Hey, there’s Triple A, remember her? She scammed some blueprints of Gaines’ compound from the hall of records, and so Hannibal has a plan to “borrow” some equipment. That night the van drives over to some warehouse, where Hannibal says they have exactly 91 seconds before the security car makes its rounds and spots them. Face picks several locks and Murdock cuts power – I think it’s already been at least eight minutes – and the van sneaks into the garage just before the security guys show up. They appear to steal some fire hoses before the scene dissolves into the next day and the obligatory preparation montage. Face steals away from this to spend a little heart to heart time with the woman who’s the only other person in town. She asks why they do what they do; “surely you’d be better off going your separate ways.” He sadly does not respond “don’t call me Shirley,” and instead says that they’re really all better as a team than as individuals. “I think something special is happening here, Wanda,” he says. Except that her name is Amanda. Oops. She doesn’t seem to mind. So what monstrous, destructive thing did B.A. build today? It’s a very Rube Goldberg-style water well! And the water comes up from the ground and everyone is happy, except for Gaines’s thugs who are watching from a ways away. B.A. is so happy he’s doing a little dance. No kidding, he’s dancing.
The well means the vets have their own water supply and can wait Gaines out indefinitely. Gaines says ok, we’re going back there. Why not just all go there and not keep bumbling back to the ranch every ten seconds then?!? So they prepare, but they don’t get a montage. They do show them loading gasoline into their trucks like eight times, so it must be important. Hannibal, too, is prepared, but he says he needs a tank, which he asks Face to go find. There are four people in town, plus a ranch, and they just discovered water, and they’re going to find a tank? Face manages to scam a large septic truck, which is close enough, and Murdock is laying out some firehose along a line – wait, we’re getting a second preparation montage? The vets tell Hannibal they don’t know how they can repay the team. Hannibal says “we’re just making a small contribution to freedom… each of you has already made a great one.” How sweet!
So they spent two-thirds of the show trying to find water in a desert town, so they can spray it at guys?
Gaines tells his boys “let’s go,” which is odd because they were all going and they had to stop so he could tell them to go. Then they drive into downtown Deadman, and they spread the gasoline they loaded into the trucks all over the hotel. The team is watching; Triple A is even taking pictures. Then, just as they light the building on fire, Jamie turns the water pipe to full blast and the team and the vets start pummeling the thugs with water from the hoses.

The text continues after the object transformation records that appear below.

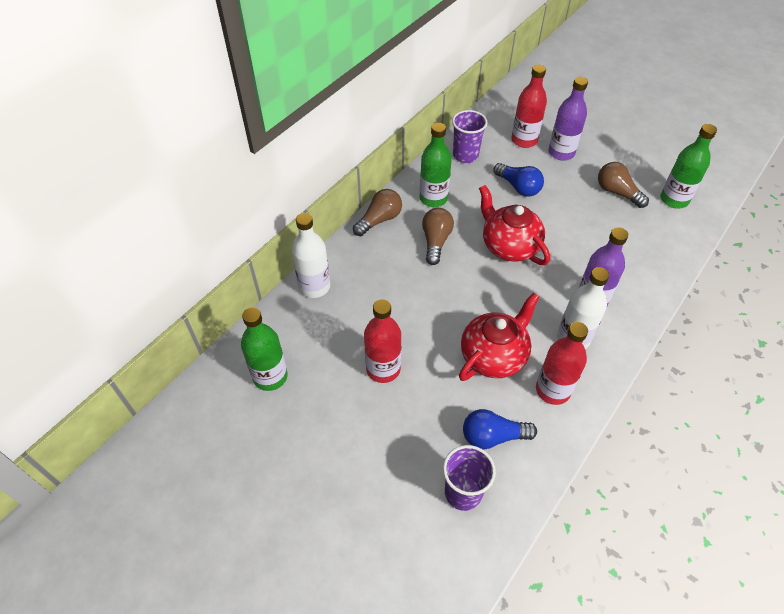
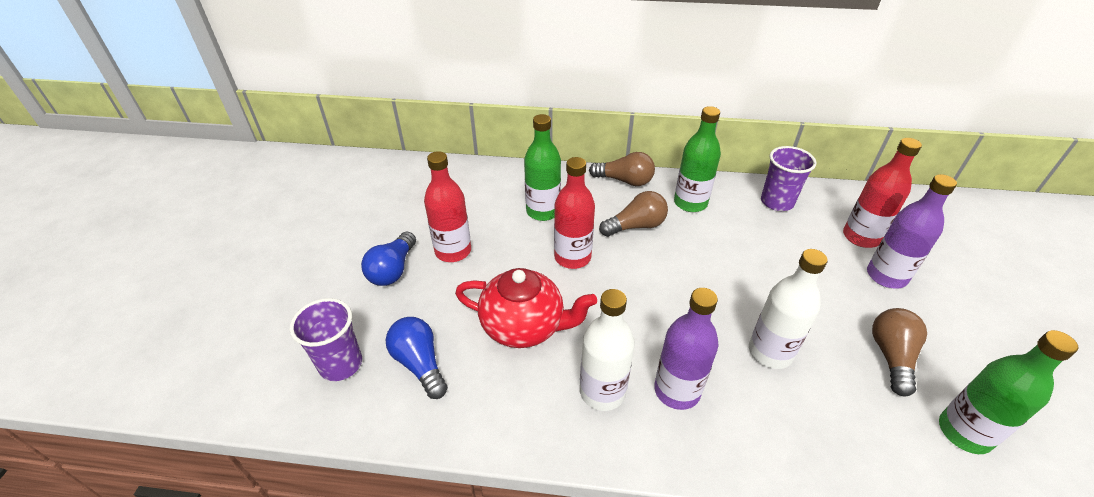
camera: 60 degrees right, 10 degrees down
green bottle [241,307,288,391] -> green bottle moved to [524,114,561,221]
white bottle [292,213,330,298] -> white bottle moved to [749,249,828,369]
red teapot [479,185,550,265] -> none
blue light bulb [493,163,544,197] -> blue light bulb moved to [361,232,416,286]
red bottle [536,322,588,405] -> red bottle moved to [554,157,595,269]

That’s right, water – no guns, no grenades, just H2O. I sometimes wonder if Hannibal doesn’t secretly give himself limits on these missions, just to see how good he really is. “Alright, this time I’ll defeat the evil crime boss, but without bullets. I’ll only use vegetables.” Or, “for this mission, I won’t use any machine guns or grenades, I’ll stick to fluids. I’ll defeat them with water, stale 7-UP and a bit of Face’s hair gel.” Hannibal tells Gaines and his men that if anything happens to the vets, Triple A’s pictures go to the District Attorney and to the press. “Now get out of town,” he says. And so the soggy sons of bitches head for the hills, and our heroes are happy. They have a little party at the newly restored hotel, where everybody drinks a toast; B.A. drinks milk, and Murdock sprays an eyedropper of milk into his Wee People pouches. And a slightly odd but enjoyable episode draws to a close.
I think this means “I don’t like you, thugs”
Pretty good, on the whole. I sure liked the three guys they helped, and Gaines was an unusual but strong villain. Sadly, it also seems like the writers have run out of ideas for Triple A. I started to write up a list of things she could do in future episodes, but I got distracted and just copied down safety instructions from Elmer’s glue.